Aberdeen council bosses are preparing a formal bid for free port status — a move which could create thousands of jobs and pull in international investment.
City council co-leader Douglas Lumsden told the Press and Journal that he would be “pushing to submit a formal application” after the UK Government opened a consultation on creating up to 10 free ports in the next year.
A free port is a zone within a country that is treated, for customs purposes, as an independent jurisdiction. This means goods can be manufactured, imported and exported in the zone without incurring normal barriers to trade like tariffs and customs duties.
Supporters of the idea say introducing free ports have already been successful in countries such as the United Arab Emirates, where the Jebel Ali free zone in Dubai now hosts 7,000 global companies, employs 145,000 people and accounts for around 40% of the UAE’s total direct foreign investment.
The UK Government announced on Monday that after the 10-week consultation, local authorities would be invited to bid to become one of the zones.
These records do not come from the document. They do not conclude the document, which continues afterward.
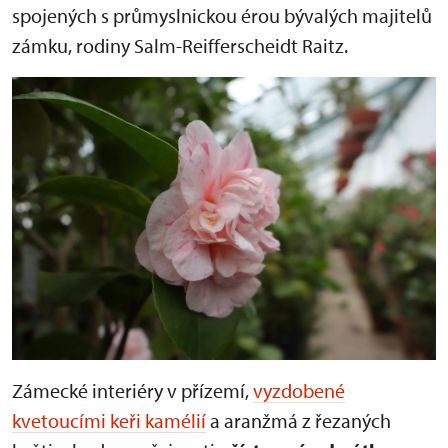
spojených s průmyslnickou érou bývalých majitelů
zámku, rodiny Salm-Reifferscheidt Raitz.
Zámecké interiéry v přízemí,
vyzdobené
kvetoucími keři kamélií
a aranžmá z řezaných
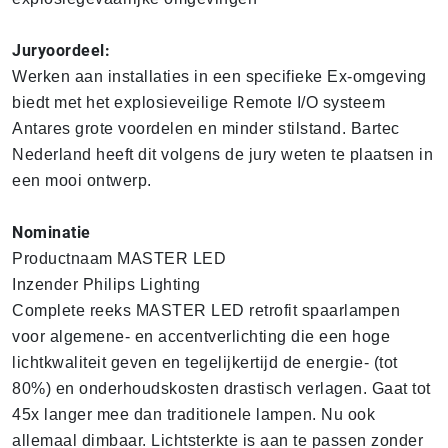
Juryoordeel:
Werken aan installaties in een specifieke Ex-omgeving
biedt met het explosieveilige Remote I/O systeem
Antares grote voordelen en minder stilstand. Bartec
Nederland heeft dit volgens de jury weten te plaatsen in
een mooi ontwerp.
Nominatie
Productnaam MASTER LED
Inzender Philips Lighting
Complete reeks MASTER LED retrofit spaarlampen
voor algemene- en accentverlichting die een hoge
lichtkwaliteit geven en tegelijkertijd de energie- (tot
80%) en onderhoudskosten drastisch verlagen. Gaat tot
45x langer mee dan traditionele lampen. Nu ook
allemaal dimbaar. Lichtsterkte is aan te passen zonder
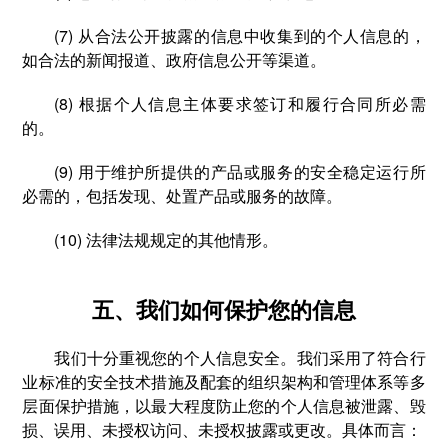
(7) 从合法公开披露的信息中收集到的个人信息的，
如合法的新闻报道、政府信息公开等渠道。
(8) 根据个人信息主体要求签订和履行合同所必需
的。
(9) 用于维护所提供的产品或服务的安全稳定运行所
必需的，包括发现、处置产品或服务的故障。
(10) 法律法规规定的其他情形。
五、我们如何保护您的信息
我们十分重视您的个人信息安全。我们采用了符合行
业标准的安全技术措施及配套的组织架构和管理体系等多
层面保护措施，以最大程度防止您的个人信息被泄露、毁
损、误用、未授权访问、未授权披露或更改。具体而言：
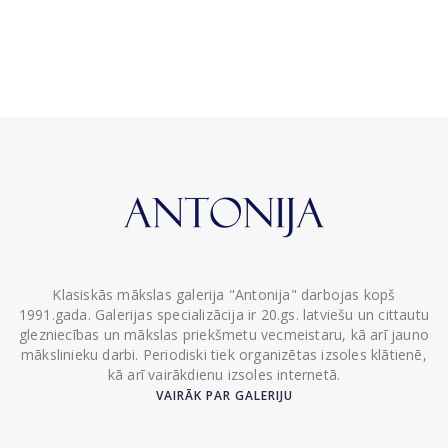
Klasiskās mākslas galerija "Antonija" darbojas kopš
1991.gada. Galerijas specializācija ir 20.gs. latviešu un cittautu
glezniecības un mākslas priekšmetu vecmeistaru, kā arī jauno
mākslinieku darbi. Periodiski tiek organizētas izsoles klātienē,
kā arī vairākdienu izsoles internetā.
VAIRĀK PAR GALERIJU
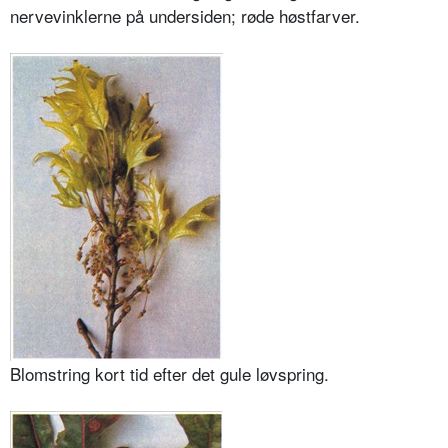
nervevinklerne på undersiden; røde høstfarver.
Blomstring kort tid efter det gule løvspring.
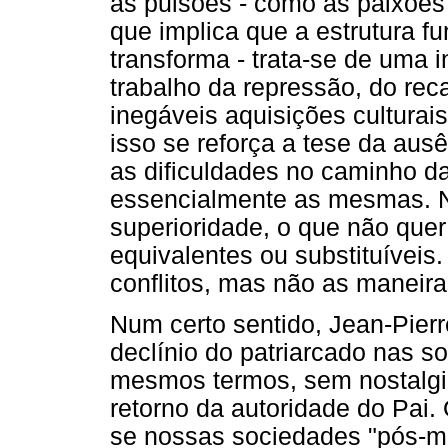
as pulsões - como as paixões d
que implica que a estrutura f
transforma - trata-se de uma i
trabalho da repressão, do rec
inegáveis aquisições cultura
isso se reforça a tese da ausê
as dificuldades no caminho 
essencialmente as mesmas. 
superioridade, o que não quer
equivalentes ou substituíveis.
conflitos, mas não as maneiras
Num certo sentido, Jean-Pier
declínio do patriarcado nas 
mesmos termos, sem nostalgi
retorno da autoridade do Pai.
se nossas sociedades "pós-m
We revealed last year that Boris Johnson was keen on creating at least one free port north of the border, with Aberdeen and Peterhead being the most likely contenders. Dunfermline and West Fife SNP MP Douglas Chapman is also pushing the case of Rosyth.
Mr Lumsden said: “We’ll be speaking to partners over the next few weeks about what free port status could mean for Aberdeen, but we believe it is the right thing for the city and will be pushing to submit a formal application.
“From my point of view, the harbour is a fantastic asset for the whole region and we have got to try and capitalise on that.”
Michelle Handforth, chief executive of Aberdeen Harbour Board, welcomed the announcement.
She added: “It is important we take a region-wide approach to any free port scheme, so we will continue to engage with our stakeholders in private and public sector organisations about this before responding.
“Whatever the future holds, we at Aberdeen Harbour remain very well placed to play our part in the continued success of the local and national economy, particularly in relation to future energy transition opportunities.”
Banff and Buchan Tory MP David Duguid said the scheme offered “real opportunities for economic growth and job creation”.
He said: “I have already met Peterhead Port Authority to discuss this in principle, and I think the harbour is very well placed to put forward a bid that could even include Fraserburgh in a wider free port zone in the north-east.
“I very much hope to see the north-east of Scotland at the forefront of this initiative.”
Aberdeen South SNP MP Stephen Flynn remained sceptical, however, saying: “We are a good eight months on from when this was first announced and yet there is still no real meat on the bones.
“I have asked how this would work in practice and how they would ensure the funding was there to do it and there’s been absolutely no clarity given.”
Ian Armstrong, who is the regional director of the Scottish Council for Development and Industry, also struck a more cautious tone.
He said: “We’ll certainly want to engage constructively with the idea – and identify potential locations in Scotland which would be of most benefit to support more trade and reduce regional inequalities.
“There is a need for caution and further analysis of the potential impacts though. There is evidence that free ports can simply displace existing activity, result in lost revenue for the Exchequer.”
Everything you need to know about free ports
What are free ports?
Free ports are designated areas where the normal tax and tariff rules of the country in which they are based do not apply. They allow goods to be imported, manufactured and re-exported without being subject to checks, paperwork or import taxes.
What are the benefits?
Research from consultancy and construction firm Mace has suggested establishing seven such zones could generate more than 150,000 jobs and contribute more than £9 billion a year to the economy.
What are the downsides?
Free ports can also siphon investment away from other parts of the country as firms seek to capitalise on paying less tax. Last year the European Parliament called for free ports to be scrapped across the European Union as part of a damning report on tax evasion and money laundering.
When will the first free port open?
The UK Government is running a 10-week consultation on the plan and will then invite formal applications from local authorities. The hope is that the first free port will open in early 2021.